I should know better, since I’ve written about this issue before. It matters because what many Democrats want to do—and what the bill passed in the House yesterday would do—is extend the tax cuts on the first $250,000 of everyone’s income, and not simply for people making less than $250,000. As Robert Reich explains, what Obama and the Democrats is proposing is that

EVERYONE gets a continuation of the tax cuts on the first $250,000 of their incomes. If your income is $251,000, you’ll get the Bush tax cut on $250,000 of it. Only $1,000 would be taxed at the higher Clinton rate.

As Reich says, that this is not more widely understood represents a huge communications failure on the part of Obama and the Democrats. It means the Democratic proposal doesn’t pick on the rich the way some say it does. In fact, some people who make more than $250,000 will still benefit on balance from the Democrats’ plan, since the would get to keep the tax cuts on most of their income, and only see taxes go up on the portion of their income over $250,000. One of the main arguments against the Democratic proposal has been that people who make $250,000 a year aren’t really that rich, in spite of making more than almost 99% of Americans and around 5 times as much as the average American. But in fact extending the tax cuts for income over $250,000 won’t have much effect the overall tax rates of people who make a little more than $250,000 a year.

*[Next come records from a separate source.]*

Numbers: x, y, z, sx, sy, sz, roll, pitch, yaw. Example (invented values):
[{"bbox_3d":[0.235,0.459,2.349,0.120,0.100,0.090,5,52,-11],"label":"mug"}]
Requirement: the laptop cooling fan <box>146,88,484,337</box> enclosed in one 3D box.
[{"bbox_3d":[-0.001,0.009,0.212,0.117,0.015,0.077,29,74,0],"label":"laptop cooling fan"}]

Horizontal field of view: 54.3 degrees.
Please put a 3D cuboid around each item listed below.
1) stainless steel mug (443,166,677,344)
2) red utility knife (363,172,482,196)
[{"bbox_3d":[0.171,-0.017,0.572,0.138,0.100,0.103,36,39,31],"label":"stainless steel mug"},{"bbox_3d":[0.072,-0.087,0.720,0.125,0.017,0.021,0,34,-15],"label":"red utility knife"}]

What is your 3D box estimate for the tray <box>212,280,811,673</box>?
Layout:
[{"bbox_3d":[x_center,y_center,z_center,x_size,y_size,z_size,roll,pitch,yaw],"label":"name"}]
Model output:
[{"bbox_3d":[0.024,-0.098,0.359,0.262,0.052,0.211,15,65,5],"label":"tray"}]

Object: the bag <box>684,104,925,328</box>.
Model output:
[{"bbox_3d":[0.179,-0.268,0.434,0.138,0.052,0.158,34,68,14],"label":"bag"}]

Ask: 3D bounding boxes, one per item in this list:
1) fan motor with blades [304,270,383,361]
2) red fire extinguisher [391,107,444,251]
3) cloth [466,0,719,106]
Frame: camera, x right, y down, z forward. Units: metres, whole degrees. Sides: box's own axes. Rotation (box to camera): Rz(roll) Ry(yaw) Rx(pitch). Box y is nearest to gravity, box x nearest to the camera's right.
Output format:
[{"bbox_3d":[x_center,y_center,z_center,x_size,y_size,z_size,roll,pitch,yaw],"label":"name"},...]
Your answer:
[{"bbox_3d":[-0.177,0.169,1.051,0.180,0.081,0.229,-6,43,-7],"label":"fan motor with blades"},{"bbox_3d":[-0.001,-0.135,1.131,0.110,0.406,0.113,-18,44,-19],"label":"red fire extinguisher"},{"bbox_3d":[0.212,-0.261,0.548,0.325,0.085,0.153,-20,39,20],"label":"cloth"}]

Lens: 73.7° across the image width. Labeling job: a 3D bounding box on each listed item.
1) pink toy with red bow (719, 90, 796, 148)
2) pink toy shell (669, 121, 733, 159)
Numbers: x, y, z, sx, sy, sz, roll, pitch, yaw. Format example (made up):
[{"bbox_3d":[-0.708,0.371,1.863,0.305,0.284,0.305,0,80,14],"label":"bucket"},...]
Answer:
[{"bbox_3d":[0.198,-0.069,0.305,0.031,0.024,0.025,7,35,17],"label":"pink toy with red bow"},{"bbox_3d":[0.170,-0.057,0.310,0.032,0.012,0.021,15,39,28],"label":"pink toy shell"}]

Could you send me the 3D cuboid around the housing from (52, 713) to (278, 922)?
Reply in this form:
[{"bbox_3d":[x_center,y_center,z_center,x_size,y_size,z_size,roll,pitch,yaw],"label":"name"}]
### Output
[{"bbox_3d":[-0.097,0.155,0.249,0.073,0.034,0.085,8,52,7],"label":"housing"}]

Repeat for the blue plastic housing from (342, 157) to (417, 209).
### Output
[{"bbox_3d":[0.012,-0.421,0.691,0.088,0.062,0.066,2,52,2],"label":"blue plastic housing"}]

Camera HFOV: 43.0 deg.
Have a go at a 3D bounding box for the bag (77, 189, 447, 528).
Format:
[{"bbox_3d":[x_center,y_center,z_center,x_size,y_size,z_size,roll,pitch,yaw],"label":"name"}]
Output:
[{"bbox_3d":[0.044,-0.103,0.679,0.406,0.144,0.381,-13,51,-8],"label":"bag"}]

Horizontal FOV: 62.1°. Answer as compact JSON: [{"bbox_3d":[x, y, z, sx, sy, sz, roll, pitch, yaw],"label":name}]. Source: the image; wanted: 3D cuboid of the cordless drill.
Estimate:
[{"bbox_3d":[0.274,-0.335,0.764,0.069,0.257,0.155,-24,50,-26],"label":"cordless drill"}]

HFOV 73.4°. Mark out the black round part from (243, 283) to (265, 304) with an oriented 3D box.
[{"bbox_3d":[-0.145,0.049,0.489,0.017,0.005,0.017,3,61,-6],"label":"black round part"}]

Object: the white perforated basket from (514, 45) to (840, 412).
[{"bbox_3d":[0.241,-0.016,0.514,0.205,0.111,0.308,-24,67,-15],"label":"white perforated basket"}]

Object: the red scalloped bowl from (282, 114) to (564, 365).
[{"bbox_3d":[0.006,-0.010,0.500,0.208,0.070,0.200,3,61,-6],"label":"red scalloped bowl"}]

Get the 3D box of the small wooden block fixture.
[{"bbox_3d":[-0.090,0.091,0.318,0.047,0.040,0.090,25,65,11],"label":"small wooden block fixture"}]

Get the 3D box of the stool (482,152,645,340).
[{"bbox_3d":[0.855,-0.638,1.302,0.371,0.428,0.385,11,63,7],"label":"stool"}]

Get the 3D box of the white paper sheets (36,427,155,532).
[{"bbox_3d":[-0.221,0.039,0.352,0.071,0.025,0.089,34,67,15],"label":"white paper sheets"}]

That means the fight is really over tax breaks that really only kick in for people who make closer to $400,000. Nevertheless extending those tax breaks seems to be the Republican Party’s top priority. Even though Republicans have made reducing the deficit the centerpiece of their platform, they are willing to add $700 billion to the deficit over 10 years to extend the tax cuts on income over $250,000. They have even held up ratification of the New START treaty—in spite of the fact that it has been endorsed by five former Republican Secretaries of State—until the high income tax cuts have been extended. And at the same time they have refused to extend unemployment insurance for the 6.2 million Americans who have been out of work for more than 6 months.